Directed by: Luke Jaden

Starring: Aurora Perrineau, Jaden Piner, Jill Marie Jones, Rob Zabrecky, Charley Palmer Rothwell

 On the morning of Halloween, a mixed-race family receives a prank message saying they have been "Boo'ed", and that they need to pass on the "curse" before midnight or they will suffer supernatural consequences. While the youngest, Caleb, is very disturbed by this, his deeply religious father dismisses it out of hand. However later that night, each of them is confronted by a malevolent spirit…

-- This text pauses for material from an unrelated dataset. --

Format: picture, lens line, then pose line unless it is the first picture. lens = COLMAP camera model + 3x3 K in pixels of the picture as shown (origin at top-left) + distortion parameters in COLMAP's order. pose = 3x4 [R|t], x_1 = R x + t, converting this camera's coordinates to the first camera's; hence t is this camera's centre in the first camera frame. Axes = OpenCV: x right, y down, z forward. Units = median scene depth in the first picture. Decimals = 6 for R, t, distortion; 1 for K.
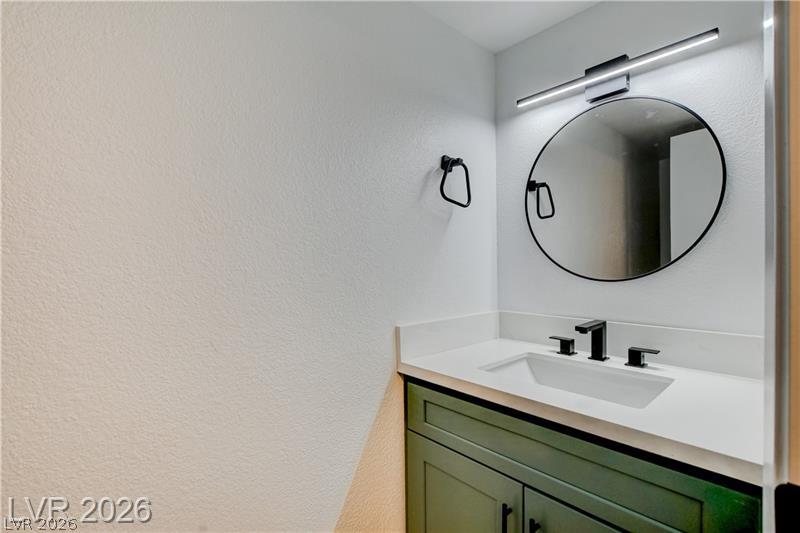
lens RADIAL K [[376.3, 0, 402.5], [0, 376.3, 268.3], [0, 0, 1]] dist [0.011616, 0.001290]
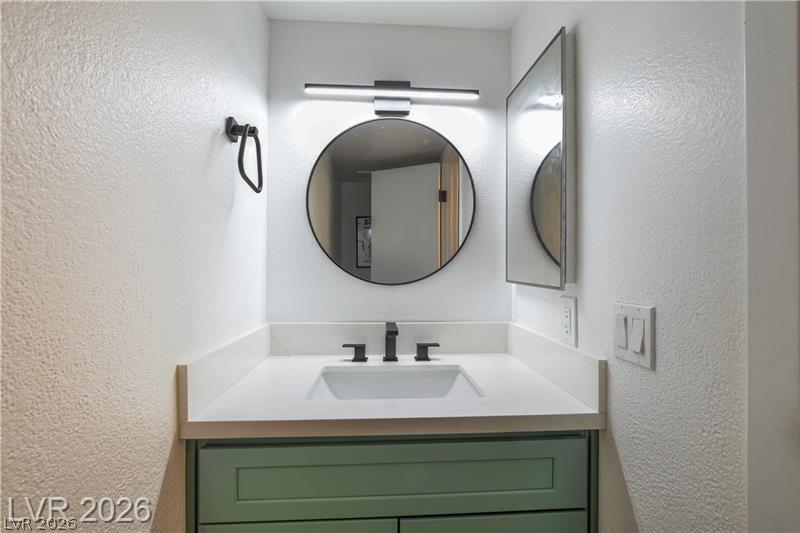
lens RADIAL K [[376.3, 0, 399.7], [0, 376.3, 264.1], [0, 0, 1]] dist [0.011616, 0.001290]
pose [[0.627376, 0.019435, 0.778474, -0.274187], [-0.001676, 0.999720, -0.023608, 0.000441], [-0.778714, 0.013506, 0.627233, 0.317872]]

There are certain films which can hook you with their very first image. I AM NOT A SERIAL KILLER and LET HER OUT are two prime examples of this - hitting you with a shot that entices the eye and draws you into the film immediately. Then there are others which take an initial scene to play out - the remake of THE TOWN THAT DREADED SUNDOWN with its long tracking shot, for example. BOO! Falls into this second category. It's prologue begins with a long rotating shot of kids in costume, trick-or-treating, establishing the time, then an aerial tracking shot of a car, slowly making its way through the suburban streets, while ominous synth score builds the tension. It is a great start to an interersting take on the haunted house genre.

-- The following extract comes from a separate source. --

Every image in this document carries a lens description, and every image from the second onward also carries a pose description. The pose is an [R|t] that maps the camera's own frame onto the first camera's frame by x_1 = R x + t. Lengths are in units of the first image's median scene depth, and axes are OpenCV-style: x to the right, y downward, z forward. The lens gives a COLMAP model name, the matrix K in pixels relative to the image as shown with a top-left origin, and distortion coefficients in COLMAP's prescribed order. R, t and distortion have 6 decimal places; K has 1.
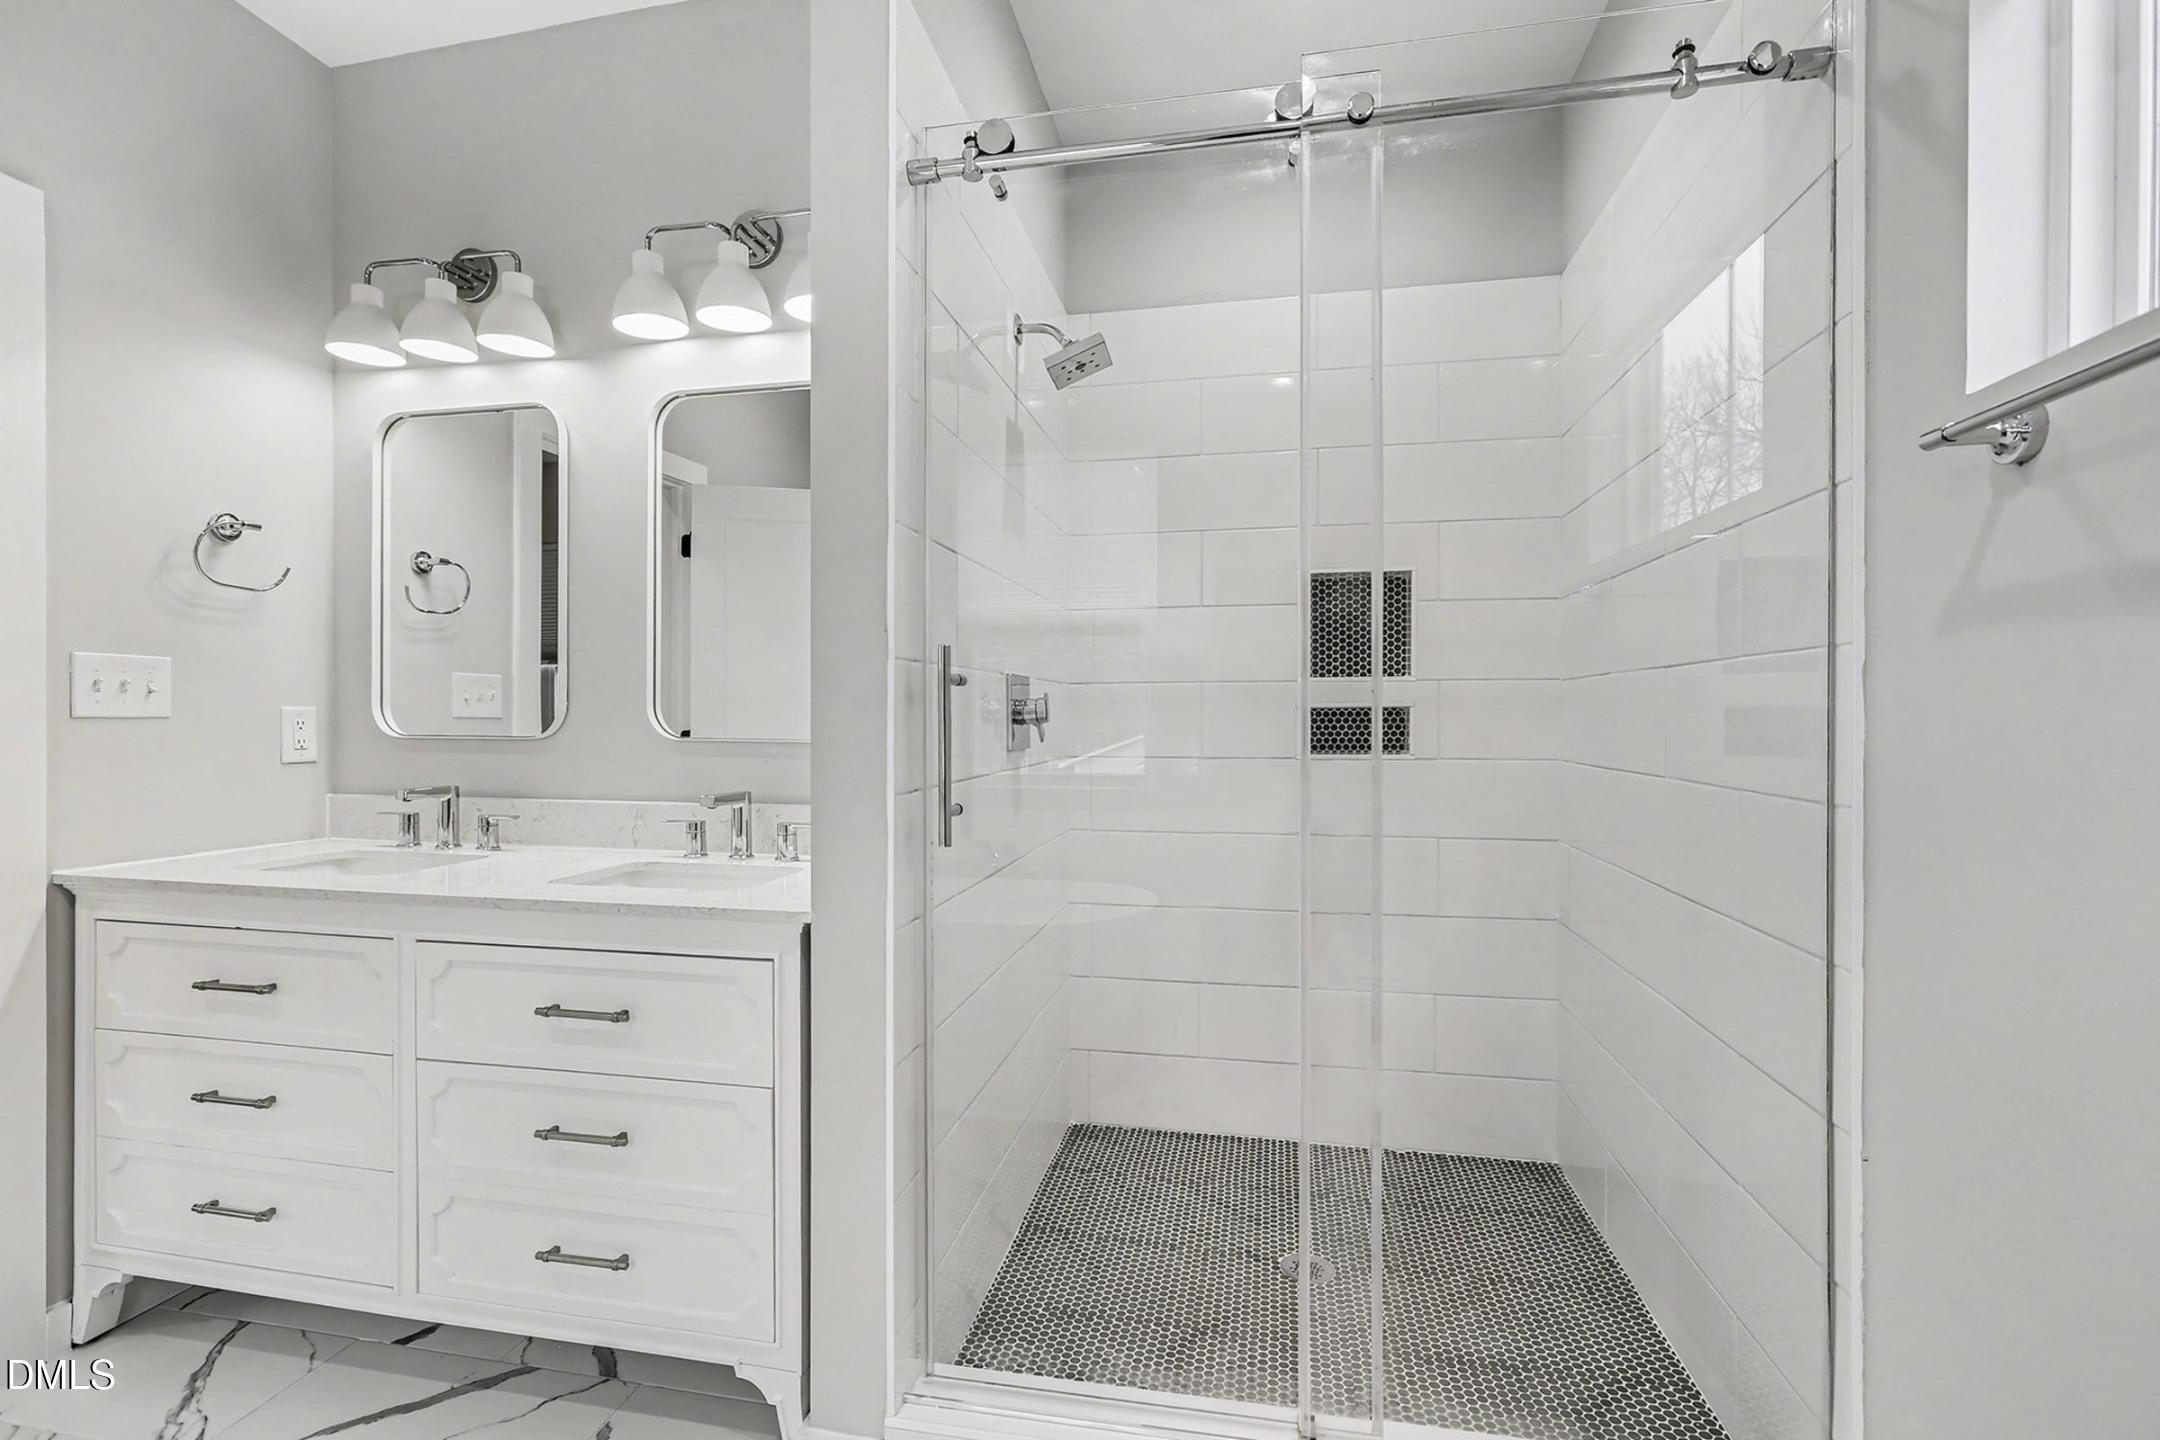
lens RADIAL K [[996.1, 0, 1085.1], [0, 996.1, 708.7], [0, 0, 1]] dist [-0.002411, 0.000309]
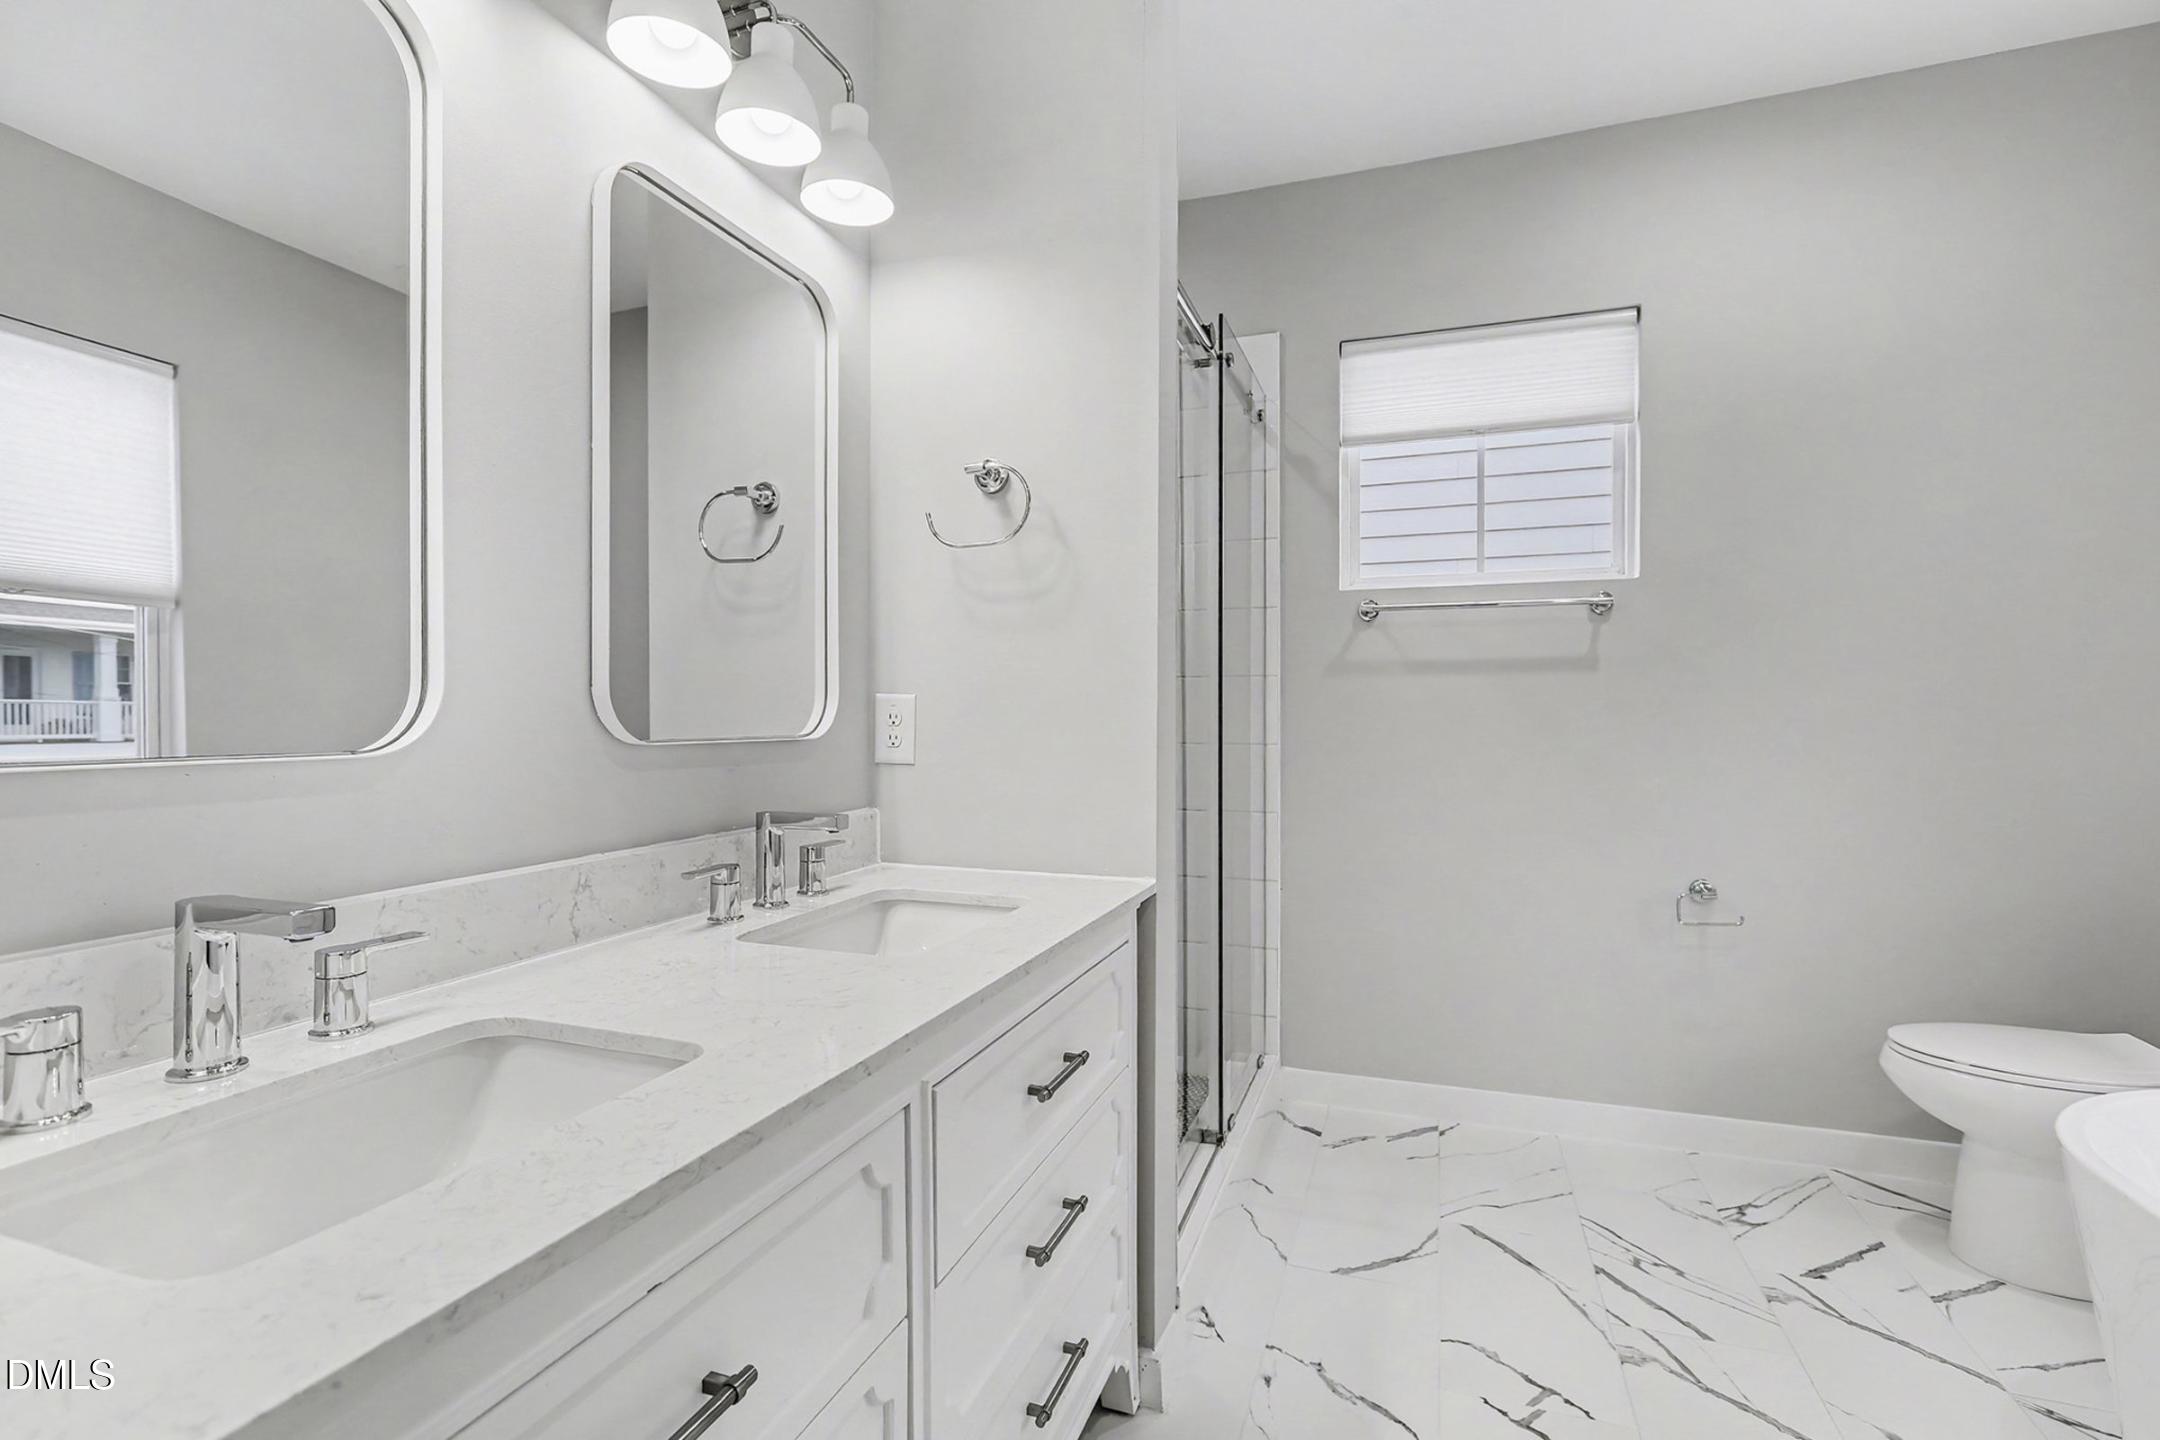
lens RADIAL K [[996.1, 0, 1085.1], [0, 996.1, 708.7], [0, 0, 1]] dist [-0.002411, 0.000309]
pose [[0.125936, 0.008430, 0.992003, -0.973206], [-0.009769, 0.999926, -0.007257, 0.013791], [-0.991990, -0.008777, 0.126009, 0.681700]]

 The most interesting aspect to BOO! Is the family front and centre in the film. The father, James is a deeply religious man who frustrated by his family's lack of Faith. Daughter Morgan is a beautiful young woman who had tried to commit suicide when younger and is in a state of rebellion against her parents (who seem pretty damn liberal, especially when they learn she's got a tattoo). Mother Elyse has a dark secret which has led her to anti-depressants and alcohol to cope. And then there is Caleb, the youngest, who has to deal with all of this on a daily basis. It's clear from the drawings and sculptures he's created in his room that he has a very dark imagination already, and now his dad's actions have allowed a ghost into their home…


 Seeing how isolated each family member is from the rest should make them easy pickings for a ghost that uses their dark secrets against them to mess with their heads and allow him to control them. However each proves just a little bit more resilient than you'd expect. Two of my favourite reaction shots come from Elyse and Morgan, when they are confronted with something spooky - Morgan pops her head into a room and is confronted with a doppelganger floating in mid-air - her reaction is to immediately slam the door closed! When Elyse spots a pram sitting in the middle of the street, in the middle of the night, she immediately runs away! Unfortunately these reactions aren't consistent throughout the film but these moments were quite refreshing.


 What the film is lacking is some context. We get to learn a little bit more about the events of the prologue (turned into an urban legend by kids) but there is no further explanation of the curse or the spirit that is haunting them. The spirit remains pretty vague throughout the film, which gives the film-makers carte-blanche as to what it can or can't do.

 From a filmatism point of view, this is very well put together. The synth score by Jon Natchez is great and at times evokes both Halloween and Mandy. As mentioned above there are some very artistic moments with framing and tracking shots, and the way certain characters are shot makes you start to wonder who's going to be the first to break.



 Although the scares are pretty conventional and the ghostly presence ill-defined, BOO! Manages to bring enough originality to the table to make it stand out. Technically well-made, with strong production values and a cast given some good background and motivation to feast on, there is much to keep you entertained here.